#### [Description of the task]
Make an exact copy of the listing so that no picture is carried over.

--- The data Enclosed Below ---

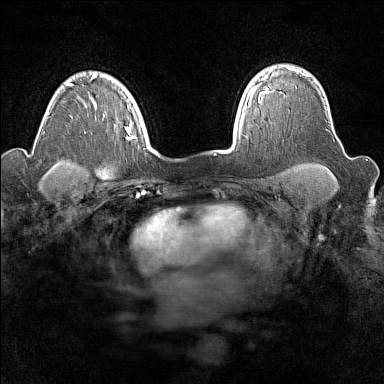
Breast MRI (dynamic contrast-enhanced), one axial slice. Position 119 of 160 along the scan axis. Dynamic contrast-enhanced series, time point 2 of 7 at this slice position (early post-contrast). 1.5 T. TE 1.8 ms, TR 5 ms. 384 × 384 image matrix, field of view 300 × 300 mm. Female patient.
Outlined on this slice (semi-automatically segmented with operator editing):
- enhancing-tissue mask used for the functional tumour volume (all voxels passing the contrast-enhancement thresholds inside the analysis volume; usually the tumour): bounding box <256,66,304,102> (left, top, right, bottom; pixels)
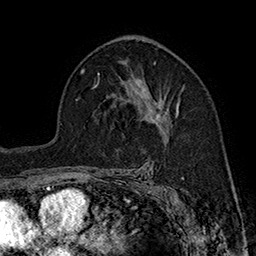
Breast MRI (dynamic contrast-enhanced), one axial slice; cropped to one breast; dynamic contrast-enhanced series, time point 2 of 7 at this slice position (early post-contrast); 1.5 T; TE 2.8 ms, TR 5.4 ms; 1 mm slice thickness; 256 × 256 image matrix, field of view 180 × 180 mm. Female patient.
Outlined on this slice (semi-automatic segmentation, software-assisted and operator-edited):
- enhancing-tissue mask used for the functional tumour volume (all voxels passing the contrast-enhancement thresholds inside the analysis volume; usually the tumour): bounding box (x1, y1, x2, y2) in pixels: (136, 82, 180, 131)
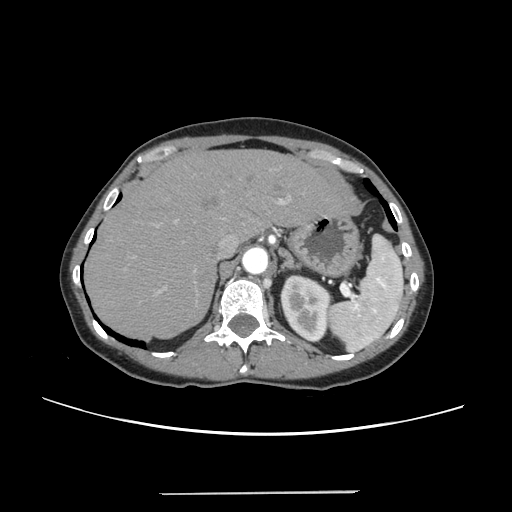
Contrast-enhanced abdominal CT, one axial slice. Slice 181 of 240 in the series (ordered by position). Intravenous contrast given. Soft-tissue window (W 400 / L 40 HU). 1.25 mm slice thickness. 512 × 512 image matrix, field of view 371 × 371 mm. From the clinical record (not read from this slice): patient: female, age 52 years at operation; diagnosis: colorectal cancer liver metastases, imaged before liver resection; multiple liver metastases: no; largest metastasis: 1.5 cm; disease in both lobes: no.
Structures marked on this image (expert manual segmentation):
- liver: box from (x=87, y=150) to (x=347, y=338) px
- planned liver remnant (the part of the liver to remain after resection): (x=87, y=150)–(x=345, y=338)
- portal vein (with intrahepatic branches): (x=134, y=197)–(x=291, y=294)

--- End of Enclosed The data ---

#### [Output for this exercise]
Breast MRI (dynamic contrast-enhanced), one axial slice. Position 119 of 160 along the scan axis. Dynamic contrast-enhanced series, time point 2 of 7 at this slice position (early post-contrast). 1.5 T. TE 1.8 ms, TR 5 ms. 384 × 384 image matrix, field of view 300 × 300 mm. Female patient.
Outlined on this slice (semi-automatically segmented with operator editing):
- enhancing-tissue mask used for the functional tumour volume (all voxels passing the contrast-enhancement thresholds inside the analysis volume; usually the tumour): bounding box <256,66,304,102> (left, top, right, bottom; pixels)
Breast MRI (dynamic contrast-enhanced), one axial slice; cropped to one breast; dynamic contrast-enhanced series, time point 2 of 7 at this slice position (early post-contrast); 1.5 T; TE 2.8 ms, TR 5.4 ms; 1 mm slice thickness; 256 × 256 image matrix, field of view 180 × 180 mm. Female patient.
Outlined on this slice (semi-automatic segmentation, software-assisted and operator-edited):
- enhancing-tissue mask used for the functional tumour volume (all voxels passing the contrast-enhancement thresholds inside the analysis volume; usually the tumour): bounding box (x1, y1, x2, y2) in pixels: (136, 82, 180, 131)
Contrast-enhanced abdominal CT, one axial slice. Slice 181 of 240 in the series (ordered by position). Intravenous contrast given. Soft-tissue window (W 400 / L 40 HU). 1.25 mm slice thickness. 512 × 512 image matrix, field of view 371 × 371 mm. From the clinical record (not read from this slice): patient: female, age 52 years at operation; diagnosis: colorectal cancer liver metastases, imaged before liver resection; multiple liver metastases: no; largest metastasis: 1.5 cm; disease in both lobes: no.
Structures marked on this image (expert manual segmentation):
- liver: box from (x=87, y=150) to (x=347, y=338) px
- planned liver remnant (the part of the liver to remain after resection): (x=87, y=150)–(x=345, y=338)
- portal vein (with intrahepatic branches): (x=134, y=197)–(x=291, y=294)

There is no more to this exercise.